- [What to produce]: Retype the data below exactly; skip every image.

- [Record excerpts]:
○ ○ ○ ○ ○ ○ ○
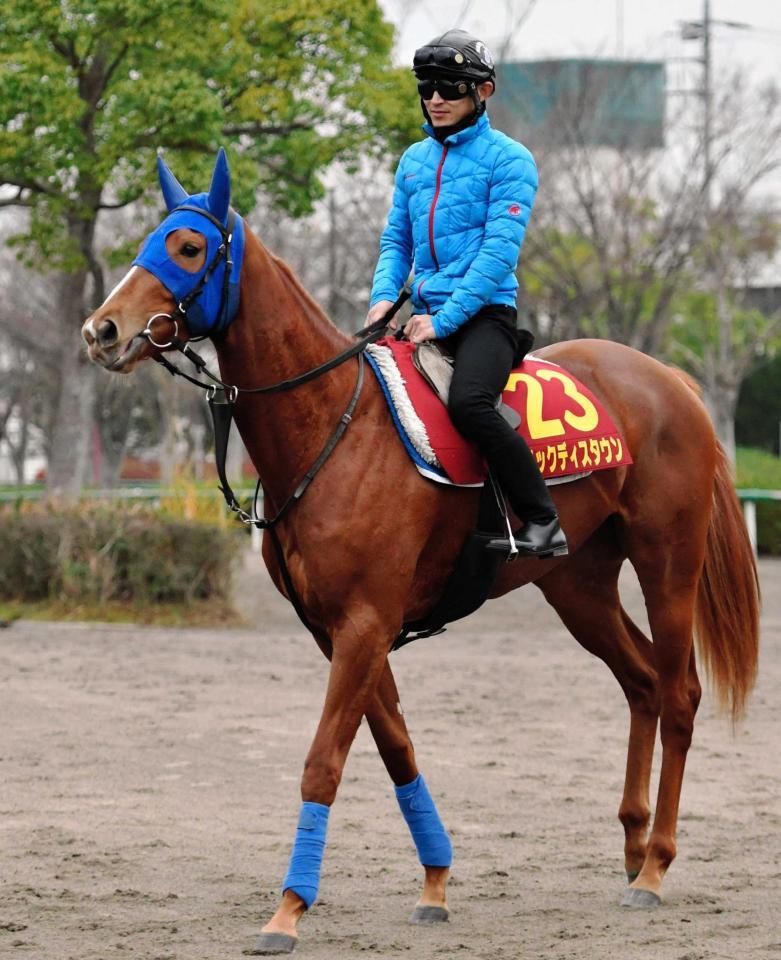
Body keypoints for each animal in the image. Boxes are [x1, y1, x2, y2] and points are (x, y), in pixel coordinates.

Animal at [80, 154, 756, 956]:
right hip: (578, 586)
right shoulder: (338, 630)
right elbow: (396, 747)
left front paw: (288, 909)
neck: (334, 426)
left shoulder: (366, 625)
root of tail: (669, 379)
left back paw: (654, 867)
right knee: (644, 684)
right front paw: (434, 883)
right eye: (147, 242)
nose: (101, 330)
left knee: (679, 694)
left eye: (187, 248)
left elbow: (323, 763)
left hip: (667, 564)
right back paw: (631, 846)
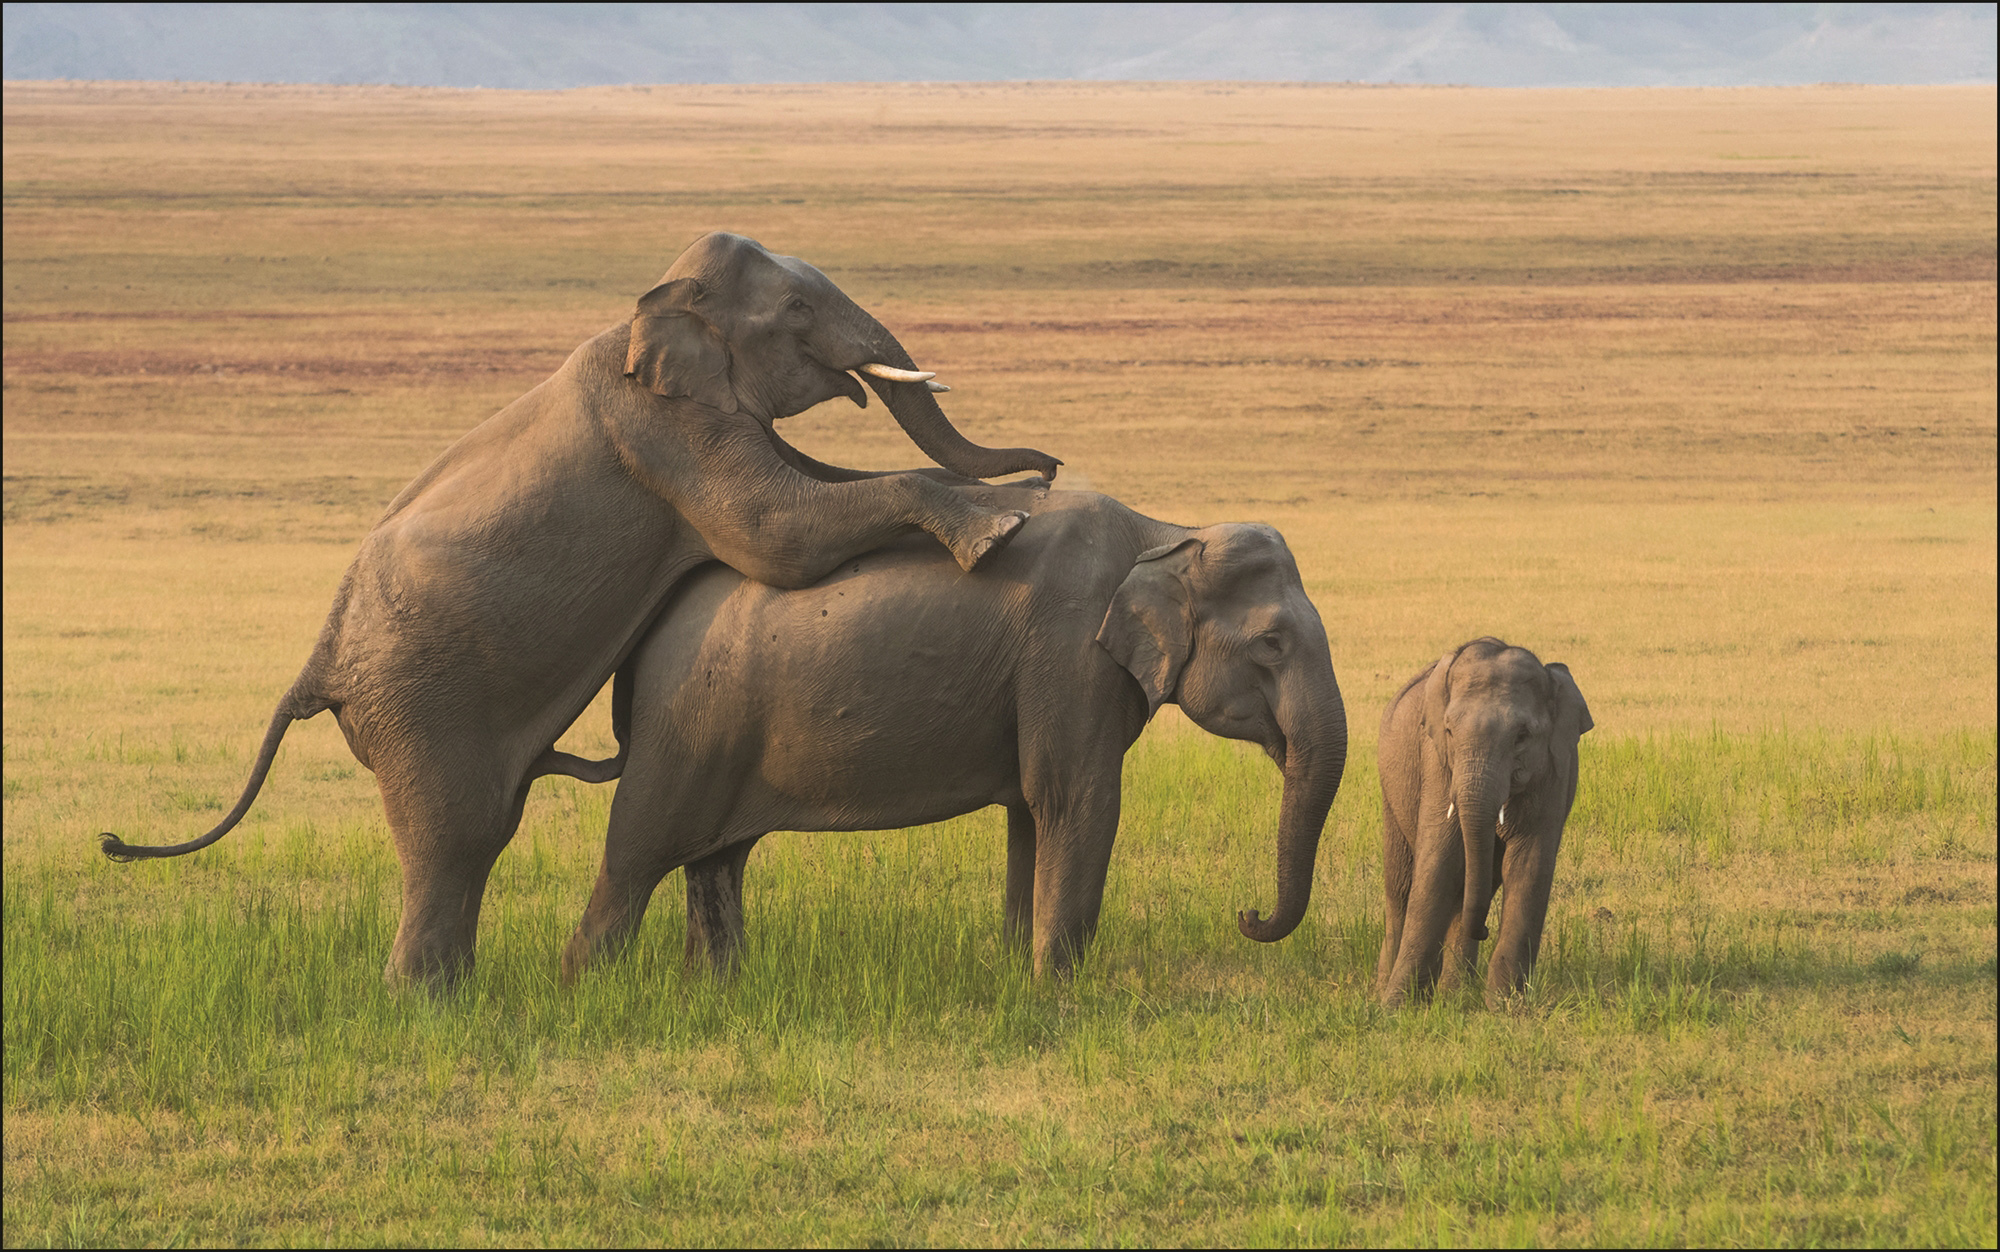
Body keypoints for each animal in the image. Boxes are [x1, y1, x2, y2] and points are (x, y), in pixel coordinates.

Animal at [97, 232, 1064, 984]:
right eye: (794, 308)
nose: (1051, 461)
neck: (650, 304)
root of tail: (317, 663)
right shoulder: (660, 429)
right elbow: (780, 534)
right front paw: (1000, 528)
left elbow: (819, 487)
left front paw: (1020, 492)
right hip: (416, 701)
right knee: (456, 838)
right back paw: (433, 1005)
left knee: (479, 835)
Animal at [556, 482, 1352, 980]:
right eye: (1272, 645)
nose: (1246, 913)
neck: (1166, 534)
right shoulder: (1069, 654)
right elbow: (1078, 801)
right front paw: (1059, 997)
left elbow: (1034, 813)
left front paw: (1020, 977)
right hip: (684, 726)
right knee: (634, 859)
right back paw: (588, 993)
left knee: (717, 863)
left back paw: (716, 993)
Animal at [1376, 632, 1592, 1004]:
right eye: (1449, 731)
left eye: (1522, 737)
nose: (1485, 930)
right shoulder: (1438, 765)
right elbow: (1438, 865)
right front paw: (1394, 1007)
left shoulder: (1554, 770)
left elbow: (1529, 867)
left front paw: (1507, 1006)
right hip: (1391, 790)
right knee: (1401, 886)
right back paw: (1386, 989)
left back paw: (1454, 994)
○ ○ ○ ○ ○ ○ ○
- [Exercise solution]:
Body keypoints for each animal in the image. Boxes are [x1, y1, x2, y2] and points are (x, y), in pixel coordinates.

Animal at [80, 154, 756, 956]:
right hip: (578, 586)
right shoulder: (338, 630)
right elbow: (396, 747)
left front paw: (288, 909)
neck: (334, 426)
left shoulder: (366, 625)
root of tail: (669, 379)
left back paw: (654, 867)
right knee: (644, 684)
right front paw: (434, 883)
right eye: (147, 242)
nose: (101, 330)
left knee: (679, 694)
left eye: (187, 248)
left elbow: (323, 763)
left hip: (667, 564)
right back paw: (631, 846)
Body keypoints for each animal in the image. Boxes are [x1, y1, x2, y2] and points are (x, y), in pixel coordinates.

Animal at [97, 232, 1064, 984]:
right eye: (794, 308)
nose: (1051, 461)
neck: (650, 304)
root of tail: (317, 663)
right shoulder: (660, 429)
right elbow: (780, 534)
right front paw: (1000, 528)
left elbow: (819, 487)
left front paw: (1020, 492)
right hip: (416, 701)
right knee: (456, 838)
right back paw: (433, 1005)
left knee: (479, 835)
Animal at [556, 482, 1352, 980]:
right eye: (1272, 645)
nose: (1246, 913)
neck: (1166, 534)
right shoulder: (1069, 654)
right elbow: (1078, 801)
right front paw: (1059, 997)
left elbow: (1034, 813)
left front paw: (1020, 977)
right hip: (684, 726)
right knee: (634, 859)
right back paw: (588, 993)
left knee: (717, 863)
left back paw: (716, 993)
Animal at [1376, 632, 1592, 1004]:
right eye: (1449, 731)
left eye: (1522, 737)
nose: (1485, 930)
right shoulder: (1438, 765)
right elbow: (1438, 865)
right front paw: (1394, 1007)
left shoulder: (1554, 770)
left elbow: (1529, 867)
left front paw: (1507, 1006)
right hip: (1391, 790)
right knee: (1401, 886)
right back paw: (1386, 989)
left back paw: (1454, 994)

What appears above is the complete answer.